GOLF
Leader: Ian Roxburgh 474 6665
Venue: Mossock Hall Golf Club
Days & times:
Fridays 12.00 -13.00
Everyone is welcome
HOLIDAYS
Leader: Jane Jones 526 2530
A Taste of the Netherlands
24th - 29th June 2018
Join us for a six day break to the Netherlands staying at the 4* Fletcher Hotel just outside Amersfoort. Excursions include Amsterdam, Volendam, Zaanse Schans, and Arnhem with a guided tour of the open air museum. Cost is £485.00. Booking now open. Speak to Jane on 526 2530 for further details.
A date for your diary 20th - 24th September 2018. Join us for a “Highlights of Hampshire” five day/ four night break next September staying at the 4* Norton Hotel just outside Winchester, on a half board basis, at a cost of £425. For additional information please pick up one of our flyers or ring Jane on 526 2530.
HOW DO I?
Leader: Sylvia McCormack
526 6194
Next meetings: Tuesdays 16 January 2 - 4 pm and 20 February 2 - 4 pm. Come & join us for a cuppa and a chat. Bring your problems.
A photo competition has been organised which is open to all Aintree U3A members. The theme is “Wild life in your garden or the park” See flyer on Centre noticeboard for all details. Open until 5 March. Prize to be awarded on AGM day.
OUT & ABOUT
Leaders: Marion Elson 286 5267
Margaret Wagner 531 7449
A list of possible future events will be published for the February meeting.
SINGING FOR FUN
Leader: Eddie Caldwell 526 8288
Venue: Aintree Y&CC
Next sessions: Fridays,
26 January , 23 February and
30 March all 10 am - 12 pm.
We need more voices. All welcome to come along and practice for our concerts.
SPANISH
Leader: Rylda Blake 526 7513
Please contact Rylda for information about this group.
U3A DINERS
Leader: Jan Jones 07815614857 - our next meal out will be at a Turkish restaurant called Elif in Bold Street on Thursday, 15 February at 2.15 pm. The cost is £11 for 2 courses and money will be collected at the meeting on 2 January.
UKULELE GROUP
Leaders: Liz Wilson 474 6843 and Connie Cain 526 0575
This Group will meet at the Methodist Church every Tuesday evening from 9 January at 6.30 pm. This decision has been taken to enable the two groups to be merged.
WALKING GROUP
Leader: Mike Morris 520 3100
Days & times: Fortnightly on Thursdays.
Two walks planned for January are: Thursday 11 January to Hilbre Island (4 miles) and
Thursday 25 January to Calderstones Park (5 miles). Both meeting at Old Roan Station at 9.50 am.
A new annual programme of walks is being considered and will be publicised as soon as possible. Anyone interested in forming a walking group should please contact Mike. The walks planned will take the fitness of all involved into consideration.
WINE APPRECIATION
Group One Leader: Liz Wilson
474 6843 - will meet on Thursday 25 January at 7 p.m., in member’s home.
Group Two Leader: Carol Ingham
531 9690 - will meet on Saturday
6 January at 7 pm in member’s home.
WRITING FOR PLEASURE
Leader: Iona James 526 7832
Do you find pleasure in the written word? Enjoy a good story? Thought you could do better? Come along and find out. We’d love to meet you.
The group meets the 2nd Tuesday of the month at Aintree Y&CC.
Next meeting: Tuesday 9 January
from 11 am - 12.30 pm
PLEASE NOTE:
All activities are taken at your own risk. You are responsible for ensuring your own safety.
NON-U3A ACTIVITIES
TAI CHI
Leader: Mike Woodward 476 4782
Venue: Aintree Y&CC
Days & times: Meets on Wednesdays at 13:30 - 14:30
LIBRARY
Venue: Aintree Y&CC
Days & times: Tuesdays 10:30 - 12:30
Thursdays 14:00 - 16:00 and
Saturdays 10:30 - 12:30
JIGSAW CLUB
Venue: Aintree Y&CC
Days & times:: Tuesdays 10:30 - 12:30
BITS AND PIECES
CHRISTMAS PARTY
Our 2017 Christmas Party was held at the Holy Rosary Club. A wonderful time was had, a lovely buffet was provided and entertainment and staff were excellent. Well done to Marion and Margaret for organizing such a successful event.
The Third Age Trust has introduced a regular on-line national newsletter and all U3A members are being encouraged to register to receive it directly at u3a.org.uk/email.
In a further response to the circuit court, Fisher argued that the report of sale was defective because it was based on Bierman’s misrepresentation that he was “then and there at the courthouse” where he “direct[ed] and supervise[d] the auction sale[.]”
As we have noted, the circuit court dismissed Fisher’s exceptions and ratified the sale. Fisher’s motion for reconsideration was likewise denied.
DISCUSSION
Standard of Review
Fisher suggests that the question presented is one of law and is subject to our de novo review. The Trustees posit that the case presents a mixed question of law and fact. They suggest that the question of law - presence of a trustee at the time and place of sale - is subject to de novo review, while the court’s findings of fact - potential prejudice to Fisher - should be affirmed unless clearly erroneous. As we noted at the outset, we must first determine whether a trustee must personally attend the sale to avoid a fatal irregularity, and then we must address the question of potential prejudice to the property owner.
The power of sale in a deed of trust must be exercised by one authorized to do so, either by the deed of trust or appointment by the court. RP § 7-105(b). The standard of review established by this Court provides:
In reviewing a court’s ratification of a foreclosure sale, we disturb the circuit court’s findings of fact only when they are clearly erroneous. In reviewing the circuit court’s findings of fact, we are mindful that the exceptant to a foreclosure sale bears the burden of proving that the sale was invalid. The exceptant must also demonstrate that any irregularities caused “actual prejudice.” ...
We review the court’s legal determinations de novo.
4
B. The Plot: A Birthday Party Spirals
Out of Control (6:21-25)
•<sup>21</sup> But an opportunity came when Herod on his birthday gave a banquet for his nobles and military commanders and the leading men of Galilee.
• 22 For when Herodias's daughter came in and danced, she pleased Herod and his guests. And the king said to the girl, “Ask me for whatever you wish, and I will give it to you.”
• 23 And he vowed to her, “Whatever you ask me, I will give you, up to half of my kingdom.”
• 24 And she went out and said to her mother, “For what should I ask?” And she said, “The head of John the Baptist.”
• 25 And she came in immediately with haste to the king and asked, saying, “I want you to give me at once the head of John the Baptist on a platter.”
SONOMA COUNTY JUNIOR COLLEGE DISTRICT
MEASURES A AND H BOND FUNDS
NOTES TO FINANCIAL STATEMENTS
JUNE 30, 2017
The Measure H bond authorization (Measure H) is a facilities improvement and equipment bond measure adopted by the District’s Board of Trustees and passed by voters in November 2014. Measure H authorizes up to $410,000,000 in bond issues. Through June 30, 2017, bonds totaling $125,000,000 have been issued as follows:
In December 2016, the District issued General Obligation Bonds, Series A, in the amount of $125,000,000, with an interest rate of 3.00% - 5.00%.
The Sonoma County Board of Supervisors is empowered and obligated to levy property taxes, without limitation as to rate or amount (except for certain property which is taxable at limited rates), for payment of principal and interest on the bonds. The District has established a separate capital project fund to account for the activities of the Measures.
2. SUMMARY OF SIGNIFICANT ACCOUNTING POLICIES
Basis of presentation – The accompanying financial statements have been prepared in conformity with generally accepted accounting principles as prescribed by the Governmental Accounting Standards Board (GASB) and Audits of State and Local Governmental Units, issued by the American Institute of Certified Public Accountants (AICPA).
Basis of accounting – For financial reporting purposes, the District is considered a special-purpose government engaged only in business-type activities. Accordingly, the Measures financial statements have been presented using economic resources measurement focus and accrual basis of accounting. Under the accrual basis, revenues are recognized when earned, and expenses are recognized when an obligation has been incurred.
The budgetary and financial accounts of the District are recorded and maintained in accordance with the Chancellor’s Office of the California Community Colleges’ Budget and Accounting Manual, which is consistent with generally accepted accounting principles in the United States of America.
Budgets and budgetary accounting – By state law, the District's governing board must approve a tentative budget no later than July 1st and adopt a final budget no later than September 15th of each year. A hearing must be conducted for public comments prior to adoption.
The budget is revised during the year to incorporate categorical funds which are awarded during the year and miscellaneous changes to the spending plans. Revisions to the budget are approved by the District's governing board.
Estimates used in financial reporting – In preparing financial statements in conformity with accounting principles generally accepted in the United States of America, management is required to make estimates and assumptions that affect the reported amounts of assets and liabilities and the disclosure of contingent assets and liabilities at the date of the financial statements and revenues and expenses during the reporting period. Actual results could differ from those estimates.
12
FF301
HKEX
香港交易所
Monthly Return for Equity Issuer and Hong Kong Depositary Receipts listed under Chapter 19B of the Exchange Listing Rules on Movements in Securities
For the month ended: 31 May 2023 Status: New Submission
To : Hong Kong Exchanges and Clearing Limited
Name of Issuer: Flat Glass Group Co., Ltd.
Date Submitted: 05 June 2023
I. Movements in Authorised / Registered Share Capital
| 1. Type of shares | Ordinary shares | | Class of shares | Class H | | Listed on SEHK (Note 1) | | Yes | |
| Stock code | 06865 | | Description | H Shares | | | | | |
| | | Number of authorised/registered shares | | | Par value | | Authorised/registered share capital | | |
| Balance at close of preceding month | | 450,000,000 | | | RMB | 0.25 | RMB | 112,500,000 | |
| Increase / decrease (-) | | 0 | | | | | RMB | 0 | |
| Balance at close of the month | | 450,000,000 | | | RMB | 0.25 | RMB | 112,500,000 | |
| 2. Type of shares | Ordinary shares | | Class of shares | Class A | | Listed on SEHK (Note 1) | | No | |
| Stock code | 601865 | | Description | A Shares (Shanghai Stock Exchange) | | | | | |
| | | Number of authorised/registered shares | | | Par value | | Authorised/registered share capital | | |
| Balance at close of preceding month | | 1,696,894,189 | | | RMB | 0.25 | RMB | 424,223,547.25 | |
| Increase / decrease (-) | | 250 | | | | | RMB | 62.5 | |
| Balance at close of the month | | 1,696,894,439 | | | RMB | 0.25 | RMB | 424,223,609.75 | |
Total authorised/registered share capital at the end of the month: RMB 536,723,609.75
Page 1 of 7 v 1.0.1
------------------------------------
### TASK TO CARRY OUT:
Please give back, exactly as it stands above, the stretch from the line with "A list of possible" through the line with "Leaders: Liz Wilson", and no line outside it.

### RESPONSE AREA:
A list of possible future events will be published for the February meeting.
SINGING FOR FUN
Leader: Eddie Caldwell 526 8288
Venue: Aintree Y&CC
Next sessions: Fridays,
26 January , 23 February and
30 March all 10 am - 12 pm.
We need more voices. All welcome to come along and practice for our concerts.
SPANISH
Leader: Rylda Blake 526 7513
Please contact Rylda for information about this group.
U3A DINERS
Leader: Jan Jones 07815614857 - our next meal out will be at a Turkish restaurant called Elif in Bold Street on Thursday, 15 February at 2.15 pm. The cost is £11 for 2 courses and money will be collected at the meeting on 2 January.
UKULELE GROUP
Leaders: Liz Wilson 474 6843 and Connie Cain 526 0575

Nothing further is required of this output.